- **What to produce**:
Rewrite everything in the records from the line containing "Document page, 2134x1600 pixels." down to the line containing "text_box var person" as a JSON list of strings, with one string per line and no blank lines.
━━━ Data provided ━━━
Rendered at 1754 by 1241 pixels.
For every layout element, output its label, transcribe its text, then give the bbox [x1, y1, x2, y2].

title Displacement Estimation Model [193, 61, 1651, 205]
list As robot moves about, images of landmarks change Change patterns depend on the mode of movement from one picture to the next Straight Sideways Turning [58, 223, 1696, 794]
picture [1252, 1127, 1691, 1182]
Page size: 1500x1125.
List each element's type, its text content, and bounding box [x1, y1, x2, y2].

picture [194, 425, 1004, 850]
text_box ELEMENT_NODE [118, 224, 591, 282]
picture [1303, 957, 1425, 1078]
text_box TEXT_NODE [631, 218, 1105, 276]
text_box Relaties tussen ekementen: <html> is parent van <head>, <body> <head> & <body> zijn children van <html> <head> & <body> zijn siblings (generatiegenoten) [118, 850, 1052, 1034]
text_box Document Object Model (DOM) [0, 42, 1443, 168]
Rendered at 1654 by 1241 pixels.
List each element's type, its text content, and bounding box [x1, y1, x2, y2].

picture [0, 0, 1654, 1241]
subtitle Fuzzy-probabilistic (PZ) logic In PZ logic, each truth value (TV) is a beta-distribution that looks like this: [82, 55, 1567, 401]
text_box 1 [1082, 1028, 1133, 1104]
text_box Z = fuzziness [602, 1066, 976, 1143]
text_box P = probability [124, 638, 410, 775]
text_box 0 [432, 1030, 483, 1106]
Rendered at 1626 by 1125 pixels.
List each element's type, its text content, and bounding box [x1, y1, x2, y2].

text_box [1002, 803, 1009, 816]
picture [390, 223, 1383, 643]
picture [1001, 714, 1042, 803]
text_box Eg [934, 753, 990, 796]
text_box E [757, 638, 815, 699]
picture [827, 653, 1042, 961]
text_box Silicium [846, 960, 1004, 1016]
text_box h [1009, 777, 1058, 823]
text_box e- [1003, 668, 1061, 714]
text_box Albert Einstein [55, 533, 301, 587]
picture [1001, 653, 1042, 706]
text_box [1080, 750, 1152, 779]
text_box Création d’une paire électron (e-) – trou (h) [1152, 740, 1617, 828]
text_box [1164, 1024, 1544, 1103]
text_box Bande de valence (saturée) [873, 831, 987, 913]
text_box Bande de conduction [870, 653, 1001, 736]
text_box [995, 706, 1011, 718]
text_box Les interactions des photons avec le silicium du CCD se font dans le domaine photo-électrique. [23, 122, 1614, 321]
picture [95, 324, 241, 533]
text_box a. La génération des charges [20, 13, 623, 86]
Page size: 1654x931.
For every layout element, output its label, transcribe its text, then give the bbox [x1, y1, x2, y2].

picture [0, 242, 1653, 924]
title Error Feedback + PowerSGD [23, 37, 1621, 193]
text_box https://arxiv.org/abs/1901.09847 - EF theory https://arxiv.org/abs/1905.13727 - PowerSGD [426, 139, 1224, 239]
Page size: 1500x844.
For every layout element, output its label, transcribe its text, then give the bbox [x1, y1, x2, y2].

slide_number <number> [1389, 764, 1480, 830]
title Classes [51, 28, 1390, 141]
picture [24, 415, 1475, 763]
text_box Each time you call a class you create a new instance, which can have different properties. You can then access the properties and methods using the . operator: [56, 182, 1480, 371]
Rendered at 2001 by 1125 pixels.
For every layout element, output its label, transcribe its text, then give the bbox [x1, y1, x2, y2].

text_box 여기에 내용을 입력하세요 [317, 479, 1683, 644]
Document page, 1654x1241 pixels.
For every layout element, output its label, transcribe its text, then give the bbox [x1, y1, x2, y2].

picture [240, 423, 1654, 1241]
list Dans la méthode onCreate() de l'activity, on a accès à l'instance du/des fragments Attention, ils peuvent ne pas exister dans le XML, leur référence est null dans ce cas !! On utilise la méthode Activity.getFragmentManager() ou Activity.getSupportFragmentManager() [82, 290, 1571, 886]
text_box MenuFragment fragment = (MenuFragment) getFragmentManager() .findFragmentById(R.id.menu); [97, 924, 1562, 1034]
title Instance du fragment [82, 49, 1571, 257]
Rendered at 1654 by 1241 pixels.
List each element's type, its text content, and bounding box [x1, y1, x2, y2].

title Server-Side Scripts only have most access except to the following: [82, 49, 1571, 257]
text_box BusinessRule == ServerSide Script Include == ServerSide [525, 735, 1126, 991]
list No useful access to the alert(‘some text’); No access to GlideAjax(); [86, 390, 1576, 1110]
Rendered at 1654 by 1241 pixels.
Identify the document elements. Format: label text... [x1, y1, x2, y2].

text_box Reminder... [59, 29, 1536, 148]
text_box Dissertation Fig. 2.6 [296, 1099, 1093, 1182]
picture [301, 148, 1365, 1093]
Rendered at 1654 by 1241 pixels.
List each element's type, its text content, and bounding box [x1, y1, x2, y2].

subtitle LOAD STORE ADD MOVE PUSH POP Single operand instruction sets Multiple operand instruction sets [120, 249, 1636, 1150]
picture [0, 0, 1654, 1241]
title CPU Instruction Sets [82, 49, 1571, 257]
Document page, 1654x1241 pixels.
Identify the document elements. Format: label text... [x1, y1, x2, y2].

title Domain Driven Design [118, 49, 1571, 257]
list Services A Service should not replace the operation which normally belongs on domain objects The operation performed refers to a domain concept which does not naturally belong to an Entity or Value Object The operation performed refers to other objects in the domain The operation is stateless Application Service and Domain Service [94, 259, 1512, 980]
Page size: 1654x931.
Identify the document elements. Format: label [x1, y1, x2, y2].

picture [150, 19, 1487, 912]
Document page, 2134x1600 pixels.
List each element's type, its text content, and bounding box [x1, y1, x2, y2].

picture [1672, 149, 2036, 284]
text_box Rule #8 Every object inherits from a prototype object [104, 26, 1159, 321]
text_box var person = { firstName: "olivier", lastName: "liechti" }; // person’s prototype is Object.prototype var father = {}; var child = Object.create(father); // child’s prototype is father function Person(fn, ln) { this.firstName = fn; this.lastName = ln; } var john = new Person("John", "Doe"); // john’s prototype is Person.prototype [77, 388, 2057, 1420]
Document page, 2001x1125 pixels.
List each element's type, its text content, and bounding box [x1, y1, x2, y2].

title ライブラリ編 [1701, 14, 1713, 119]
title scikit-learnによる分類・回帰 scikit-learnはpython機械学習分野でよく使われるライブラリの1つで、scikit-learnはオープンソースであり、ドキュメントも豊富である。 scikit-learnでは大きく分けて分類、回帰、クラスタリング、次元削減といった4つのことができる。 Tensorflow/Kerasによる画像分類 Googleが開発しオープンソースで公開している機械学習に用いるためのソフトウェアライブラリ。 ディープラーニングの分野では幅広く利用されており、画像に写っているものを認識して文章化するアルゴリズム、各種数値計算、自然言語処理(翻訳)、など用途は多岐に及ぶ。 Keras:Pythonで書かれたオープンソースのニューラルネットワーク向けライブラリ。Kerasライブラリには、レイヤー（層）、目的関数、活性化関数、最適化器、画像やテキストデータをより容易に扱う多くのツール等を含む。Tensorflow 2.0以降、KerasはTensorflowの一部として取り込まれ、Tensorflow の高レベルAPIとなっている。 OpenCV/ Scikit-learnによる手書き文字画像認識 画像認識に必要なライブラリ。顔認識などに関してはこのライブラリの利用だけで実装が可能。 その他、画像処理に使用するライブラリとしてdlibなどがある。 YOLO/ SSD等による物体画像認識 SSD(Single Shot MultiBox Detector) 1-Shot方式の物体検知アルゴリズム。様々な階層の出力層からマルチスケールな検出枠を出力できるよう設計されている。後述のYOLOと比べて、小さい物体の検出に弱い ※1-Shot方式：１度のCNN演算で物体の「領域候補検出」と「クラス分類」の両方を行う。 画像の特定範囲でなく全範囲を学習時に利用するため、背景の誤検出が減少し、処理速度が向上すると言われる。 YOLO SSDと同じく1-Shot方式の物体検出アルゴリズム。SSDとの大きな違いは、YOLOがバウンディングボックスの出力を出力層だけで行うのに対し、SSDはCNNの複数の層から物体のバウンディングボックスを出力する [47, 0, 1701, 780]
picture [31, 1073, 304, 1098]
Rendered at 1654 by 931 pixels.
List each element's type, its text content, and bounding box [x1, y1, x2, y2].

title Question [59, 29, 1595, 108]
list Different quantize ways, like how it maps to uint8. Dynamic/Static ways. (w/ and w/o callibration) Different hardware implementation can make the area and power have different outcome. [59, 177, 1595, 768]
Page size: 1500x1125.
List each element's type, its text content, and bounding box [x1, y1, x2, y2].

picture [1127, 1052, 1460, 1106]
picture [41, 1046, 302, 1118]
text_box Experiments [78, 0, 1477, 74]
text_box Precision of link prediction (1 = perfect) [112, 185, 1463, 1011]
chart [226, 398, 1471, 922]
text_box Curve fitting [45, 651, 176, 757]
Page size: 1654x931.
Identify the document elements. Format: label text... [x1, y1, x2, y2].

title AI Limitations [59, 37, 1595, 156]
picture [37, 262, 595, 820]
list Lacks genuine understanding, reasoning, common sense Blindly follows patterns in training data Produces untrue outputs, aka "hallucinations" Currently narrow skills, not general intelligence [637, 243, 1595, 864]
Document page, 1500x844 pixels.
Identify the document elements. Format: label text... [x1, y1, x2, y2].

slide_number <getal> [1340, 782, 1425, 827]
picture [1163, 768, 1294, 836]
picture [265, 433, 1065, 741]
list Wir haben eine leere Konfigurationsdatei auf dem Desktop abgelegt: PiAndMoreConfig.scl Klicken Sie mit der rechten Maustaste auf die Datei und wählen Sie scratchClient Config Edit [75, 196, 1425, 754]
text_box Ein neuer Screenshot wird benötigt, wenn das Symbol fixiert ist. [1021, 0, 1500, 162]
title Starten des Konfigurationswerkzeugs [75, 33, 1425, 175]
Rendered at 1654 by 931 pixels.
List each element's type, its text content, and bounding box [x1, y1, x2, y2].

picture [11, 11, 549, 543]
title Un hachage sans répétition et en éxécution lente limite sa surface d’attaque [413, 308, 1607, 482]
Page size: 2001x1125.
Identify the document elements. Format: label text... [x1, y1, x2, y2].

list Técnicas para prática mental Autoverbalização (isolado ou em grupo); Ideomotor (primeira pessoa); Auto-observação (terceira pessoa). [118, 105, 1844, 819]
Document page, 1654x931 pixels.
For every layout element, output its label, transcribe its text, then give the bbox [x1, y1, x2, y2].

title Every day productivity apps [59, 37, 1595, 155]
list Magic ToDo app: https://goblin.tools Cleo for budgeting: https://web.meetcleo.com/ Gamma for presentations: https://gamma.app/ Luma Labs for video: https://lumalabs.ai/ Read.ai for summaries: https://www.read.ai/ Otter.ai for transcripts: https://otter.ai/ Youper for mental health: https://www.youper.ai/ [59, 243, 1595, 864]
━━━
- **Response to this task**:
[
  "Document page, 2134x1600 pixels.",
  "List each element's type, its text content, and bounding box [x1, y1, x2, y2].",
  "picture [1672, 149, 2036, 284]",
  "text_box Rule #8 Every object inherits from a prototype object [104, 26, 1159, 321]",
  "text_box var person = { firstName: \"olivier\", lastName: \"liechti\" }; // person’s prototype is Object.prototype var father = {}; var child = Object.create(father); // child’s prototype is father function Person(fn, ln) { this.firstName = fn; this.lastName = ln; } var john = new Person(\"John\", \"Doe\"); // john’s prototype is Person.prototype [77, 388, 2057, 1420]"
]